A/G: age/gender, ALK: anaplastic lymphoma kinase, ALP: alkaline phosphatase, ALT: alanine aminotransferase, AST: aspartate aminotransferase, CHOP: chemotherapy regimen consisting of cyclophosphamide, adriamycin, vincristine and prednisolone, EMA: epithelial membrane antigen, ERP: endoscopic retrograde pancreatography, F: female, FUO: fever of unknown origin, GI: gastrointestinal, IHC: immunohistochemistry, IVC: inferior vena cava, LDH: lactate dehydrogenase, M: male, MACOP-P: chemotherapy regimen consisting of methotrexate, adriamycin, cyclophosphamide, vincristine, prednisolone and peplomycin, MPD: main pancreatic duct, ND: no data available, NED: no evidence of disease.
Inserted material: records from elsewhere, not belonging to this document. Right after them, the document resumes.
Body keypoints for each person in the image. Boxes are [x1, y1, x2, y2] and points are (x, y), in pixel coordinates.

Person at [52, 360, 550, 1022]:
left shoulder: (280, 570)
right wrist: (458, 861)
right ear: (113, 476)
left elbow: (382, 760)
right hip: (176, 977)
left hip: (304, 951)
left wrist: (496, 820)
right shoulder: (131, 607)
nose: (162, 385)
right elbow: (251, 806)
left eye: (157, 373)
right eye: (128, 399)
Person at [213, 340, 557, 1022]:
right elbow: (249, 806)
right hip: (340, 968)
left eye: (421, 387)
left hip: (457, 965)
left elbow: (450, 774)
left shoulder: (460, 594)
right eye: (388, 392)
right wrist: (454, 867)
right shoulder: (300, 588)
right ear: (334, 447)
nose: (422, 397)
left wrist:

In conclusion, our case - added to the three published cases - is the fourth one of primary pancreatic ALCL, ALK-. From the clinical point of view, since most clinicians do not consider PPL in the differential diagnosis of a pancreatic mass, our case indicates that PPL should be suspected in a patient with pancreatic mass and elevated serum markers, particularly LDH and β₂ microglobulin. Biopsy specimens?results from either the mass or the adjacent infiltrated organs, such as the duodenum in our case, confirm the diagnosis and identify the lymphoma. Thus, an earlier diagnosis leads to an appropriate and timeable treatment and finally, a better prognosis.